## The input
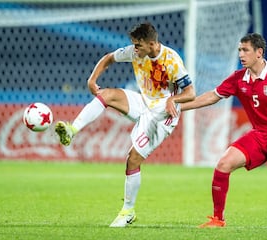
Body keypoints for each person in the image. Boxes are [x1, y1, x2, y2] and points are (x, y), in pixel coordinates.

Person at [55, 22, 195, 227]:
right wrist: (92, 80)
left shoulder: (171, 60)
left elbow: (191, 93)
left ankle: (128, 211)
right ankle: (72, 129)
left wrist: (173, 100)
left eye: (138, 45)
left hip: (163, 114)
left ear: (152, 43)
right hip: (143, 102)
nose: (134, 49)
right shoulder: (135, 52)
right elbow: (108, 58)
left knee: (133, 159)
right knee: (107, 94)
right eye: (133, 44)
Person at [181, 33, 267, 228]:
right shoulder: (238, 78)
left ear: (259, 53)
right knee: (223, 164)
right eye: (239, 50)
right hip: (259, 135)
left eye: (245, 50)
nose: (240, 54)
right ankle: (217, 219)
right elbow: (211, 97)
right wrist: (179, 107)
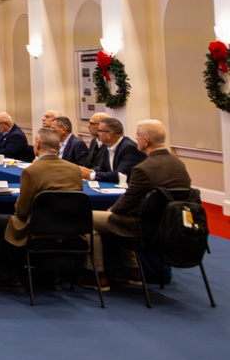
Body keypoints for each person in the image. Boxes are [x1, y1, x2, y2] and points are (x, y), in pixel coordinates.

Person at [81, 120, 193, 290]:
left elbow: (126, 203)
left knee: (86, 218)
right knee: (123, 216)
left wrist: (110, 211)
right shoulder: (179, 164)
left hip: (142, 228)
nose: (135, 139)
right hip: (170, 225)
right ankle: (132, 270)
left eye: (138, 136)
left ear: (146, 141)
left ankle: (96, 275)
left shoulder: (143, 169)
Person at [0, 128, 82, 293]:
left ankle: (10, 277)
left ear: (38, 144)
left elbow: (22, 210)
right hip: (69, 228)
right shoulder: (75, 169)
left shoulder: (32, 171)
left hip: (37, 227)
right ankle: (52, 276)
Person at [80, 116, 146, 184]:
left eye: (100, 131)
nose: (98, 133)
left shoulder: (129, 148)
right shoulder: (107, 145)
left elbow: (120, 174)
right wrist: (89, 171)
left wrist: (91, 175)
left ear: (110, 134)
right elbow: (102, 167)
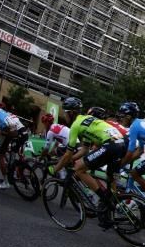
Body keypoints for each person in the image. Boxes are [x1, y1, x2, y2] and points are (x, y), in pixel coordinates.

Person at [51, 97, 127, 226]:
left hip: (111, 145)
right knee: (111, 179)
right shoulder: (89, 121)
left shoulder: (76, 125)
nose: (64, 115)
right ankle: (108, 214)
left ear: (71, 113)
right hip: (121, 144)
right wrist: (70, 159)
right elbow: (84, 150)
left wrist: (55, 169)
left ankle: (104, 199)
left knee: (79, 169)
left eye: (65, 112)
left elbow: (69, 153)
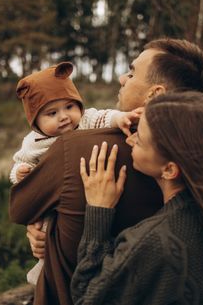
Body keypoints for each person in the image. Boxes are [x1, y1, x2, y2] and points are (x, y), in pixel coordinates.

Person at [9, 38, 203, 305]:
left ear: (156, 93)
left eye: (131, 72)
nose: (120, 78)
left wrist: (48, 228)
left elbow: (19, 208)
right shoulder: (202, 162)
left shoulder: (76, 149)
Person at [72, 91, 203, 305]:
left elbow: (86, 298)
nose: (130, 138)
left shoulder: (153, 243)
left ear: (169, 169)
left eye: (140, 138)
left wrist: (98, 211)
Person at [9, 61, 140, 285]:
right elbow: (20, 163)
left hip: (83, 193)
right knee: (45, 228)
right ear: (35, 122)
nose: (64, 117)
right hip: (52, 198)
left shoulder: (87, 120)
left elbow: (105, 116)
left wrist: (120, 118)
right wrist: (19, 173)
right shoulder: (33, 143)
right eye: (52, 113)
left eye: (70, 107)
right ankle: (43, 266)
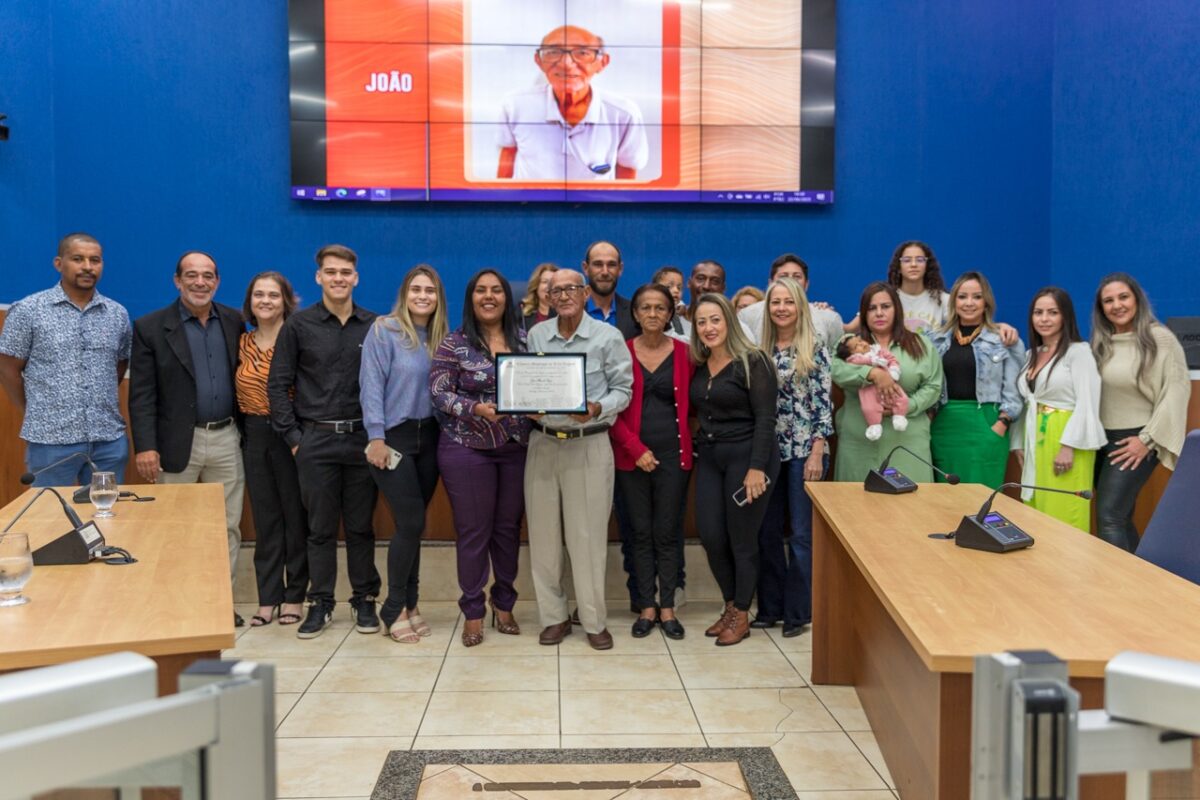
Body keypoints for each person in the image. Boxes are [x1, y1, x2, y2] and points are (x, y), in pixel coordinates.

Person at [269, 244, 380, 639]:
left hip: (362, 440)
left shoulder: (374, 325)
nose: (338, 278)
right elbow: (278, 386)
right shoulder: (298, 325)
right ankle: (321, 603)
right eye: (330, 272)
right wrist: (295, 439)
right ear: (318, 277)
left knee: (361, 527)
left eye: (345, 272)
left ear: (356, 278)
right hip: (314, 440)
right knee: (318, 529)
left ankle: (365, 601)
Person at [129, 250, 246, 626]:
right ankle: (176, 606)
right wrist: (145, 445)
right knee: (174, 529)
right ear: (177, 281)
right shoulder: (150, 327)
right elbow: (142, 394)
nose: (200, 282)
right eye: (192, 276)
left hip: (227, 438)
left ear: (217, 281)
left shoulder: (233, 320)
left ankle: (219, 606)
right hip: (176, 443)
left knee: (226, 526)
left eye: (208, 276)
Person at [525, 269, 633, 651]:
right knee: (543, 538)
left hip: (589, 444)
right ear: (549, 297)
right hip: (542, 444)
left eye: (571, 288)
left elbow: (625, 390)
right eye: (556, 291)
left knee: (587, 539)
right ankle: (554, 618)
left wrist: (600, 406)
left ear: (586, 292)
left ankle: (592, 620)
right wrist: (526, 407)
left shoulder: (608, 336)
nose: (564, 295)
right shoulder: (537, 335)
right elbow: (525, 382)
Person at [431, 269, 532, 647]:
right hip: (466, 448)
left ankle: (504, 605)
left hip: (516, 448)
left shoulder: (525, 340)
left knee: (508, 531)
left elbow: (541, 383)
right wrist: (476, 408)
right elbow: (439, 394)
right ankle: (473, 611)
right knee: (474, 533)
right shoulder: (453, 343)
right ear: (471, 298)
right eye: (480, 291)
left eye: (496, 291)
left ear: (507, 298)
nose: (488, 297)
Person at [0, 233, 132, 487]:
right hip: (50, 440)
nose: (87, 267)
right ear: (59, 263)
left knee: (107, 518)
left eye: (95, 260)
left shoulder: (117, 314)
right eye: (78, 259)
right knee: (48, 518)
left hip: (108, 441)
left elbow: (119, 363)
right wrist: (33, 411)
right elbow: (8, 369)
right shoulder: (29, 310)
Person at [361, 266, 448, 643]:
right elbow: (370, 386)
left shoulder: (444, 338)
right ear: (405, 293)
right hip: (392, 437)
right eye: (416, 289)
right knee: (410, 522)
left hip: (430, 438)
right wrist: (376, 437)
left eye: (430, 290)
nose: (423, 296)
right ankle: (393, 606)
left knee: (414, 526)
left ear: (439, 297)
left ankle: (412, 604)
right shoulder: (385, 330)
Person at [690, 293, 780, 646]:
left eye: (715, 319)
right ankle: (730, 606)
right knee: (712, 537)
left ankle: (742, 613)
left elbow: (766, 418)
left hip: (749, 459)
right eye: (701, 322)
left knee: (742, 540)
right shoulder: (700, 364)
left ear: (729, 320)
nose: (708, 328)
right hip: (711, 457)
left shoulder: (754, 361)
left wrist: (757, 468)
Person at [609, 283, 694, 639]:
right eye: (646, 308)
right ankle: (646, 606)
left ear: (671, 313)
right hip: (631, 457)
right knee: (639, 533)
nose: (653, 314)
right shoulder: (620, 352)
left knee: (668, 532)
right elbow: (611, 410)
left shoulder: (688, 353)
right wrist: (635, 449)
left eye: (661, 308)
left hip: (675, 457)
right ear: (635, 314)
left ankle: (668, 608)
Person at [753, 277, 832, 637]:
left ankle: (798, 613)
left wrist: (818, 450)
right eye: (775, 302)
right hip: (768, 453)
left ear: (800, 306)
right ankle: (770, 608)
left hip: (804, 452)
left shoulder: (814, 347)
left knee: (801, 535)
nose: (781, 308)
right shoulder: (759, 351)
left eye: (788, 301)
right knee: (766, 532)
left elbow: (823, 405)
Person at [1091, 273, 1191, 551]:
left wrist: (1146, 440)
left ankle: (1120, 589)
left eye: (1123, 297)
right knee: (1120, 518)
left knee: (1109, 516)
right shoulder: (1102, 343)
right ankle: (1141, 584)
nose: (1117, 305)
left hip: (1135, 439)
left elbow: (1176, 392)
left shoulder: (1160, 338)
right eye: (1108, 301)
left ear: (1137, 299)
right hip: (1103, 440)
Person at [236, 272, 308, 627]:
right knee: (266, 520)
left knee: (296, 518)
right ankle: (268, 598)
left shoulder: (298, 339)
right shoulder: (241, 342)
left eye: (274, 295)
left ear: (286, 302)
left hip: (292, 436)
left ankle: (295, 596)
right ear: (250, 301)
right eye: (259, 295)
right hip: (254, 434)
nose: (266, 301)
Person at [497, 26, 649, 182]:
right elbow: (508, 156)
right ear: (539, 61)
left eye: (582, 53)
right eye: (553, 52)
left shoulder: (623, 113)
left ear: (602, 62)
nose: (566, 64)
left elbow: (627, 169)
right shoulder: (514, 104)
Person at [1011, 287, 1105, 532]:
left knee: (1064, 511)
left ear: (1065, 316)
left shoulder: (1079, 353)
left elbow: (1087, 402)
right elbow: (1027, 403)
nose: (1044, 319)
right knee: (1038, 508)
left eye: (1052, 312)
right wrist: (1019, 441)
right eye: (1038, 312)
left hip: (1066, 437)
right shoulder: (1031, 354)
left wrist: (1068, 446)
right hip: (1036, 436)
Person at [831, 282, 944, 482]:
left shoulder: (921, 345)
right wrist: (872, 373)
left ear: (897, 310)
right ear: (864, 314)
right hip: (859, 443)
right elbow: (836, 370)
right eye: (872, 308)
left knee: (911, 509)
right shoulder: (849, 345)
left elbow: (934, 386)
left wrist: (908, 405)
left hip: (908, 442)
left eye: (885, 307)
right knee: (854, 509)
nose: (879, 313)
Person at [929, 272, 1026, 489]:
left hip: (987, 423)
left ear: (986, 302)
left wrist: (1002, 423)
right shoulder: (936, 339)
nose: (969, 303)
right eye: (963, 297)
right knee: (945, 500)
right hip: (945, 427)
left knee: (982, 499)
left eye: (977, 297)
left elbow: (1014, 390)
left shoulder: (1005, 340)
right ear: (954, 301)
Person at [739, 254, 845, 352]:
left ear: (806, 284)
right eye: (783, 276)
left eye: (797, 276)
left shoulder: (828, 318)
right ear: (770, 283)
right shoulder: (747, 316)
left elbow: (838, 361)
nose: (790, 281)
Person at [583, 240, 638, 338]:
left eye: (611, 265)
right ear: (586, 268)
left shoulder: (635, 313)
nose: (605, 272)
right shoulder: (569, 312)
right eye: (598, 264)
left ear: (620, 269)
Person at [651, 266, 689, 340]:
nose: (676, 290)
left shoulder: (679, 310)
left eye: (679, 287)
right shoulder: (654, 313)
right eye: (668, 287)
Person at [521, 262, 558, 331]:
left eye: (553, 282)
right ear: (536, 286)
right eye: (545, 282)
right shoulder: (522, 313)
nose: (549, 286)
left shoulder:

## Activity
Above, find the line with "left ear: (259, 53)"; copy it and every line down to the line with "left wrist: (91, 175)", exactly and both included, but no pictures.

## Exercise output
left ear: (259, 53)
right knee: (223, 164)
right eye: (239, 50)
right hip: (259, 135)
left eye: (245, 50)
nose: (240, 54)
right ankle: (217, 219)
right elbow: (211, 97)
right wrist: (179, 107)
Body keypoints for each person in the image. Boxes are [x1, y1, x2, y2] and points are (x, y), in pixel coordinates.

Person at [81, 120, 193, 290]:
left elbow: (126, 203)
left knee: (86, 218)
right knee: (123, 216)
left wrist: (110, 211)
right shoulder: (179, 164)
left hip: (142, 228)
nose: (135, 139)
right hip: (170, 225)
right ankle: (132, 270)
left eye: (138, 136)
left ear: (146, 141)
left ankle: (96, 275)
left shoulder: (143, 169)
Person at [0, 128, 82, 293]:
left ankle: (10, 277)
left ear: (38, 144)
left elbow: (22, 210)
right hip: (69, 228)
right shoulder: (75, 169)
left shoulder: (32, 171)
left hip: (37, 227)
right ankle: (52, 276)
Person at [80, 116, 146, 184]:
left eye: (100, 131)
nose: (98, 133)
left shoulder: (129, 148)
right shoulder: (107, 145)
left elbow: (120, 174)
right wrist: (89, 171)
left wrist: (91, 175)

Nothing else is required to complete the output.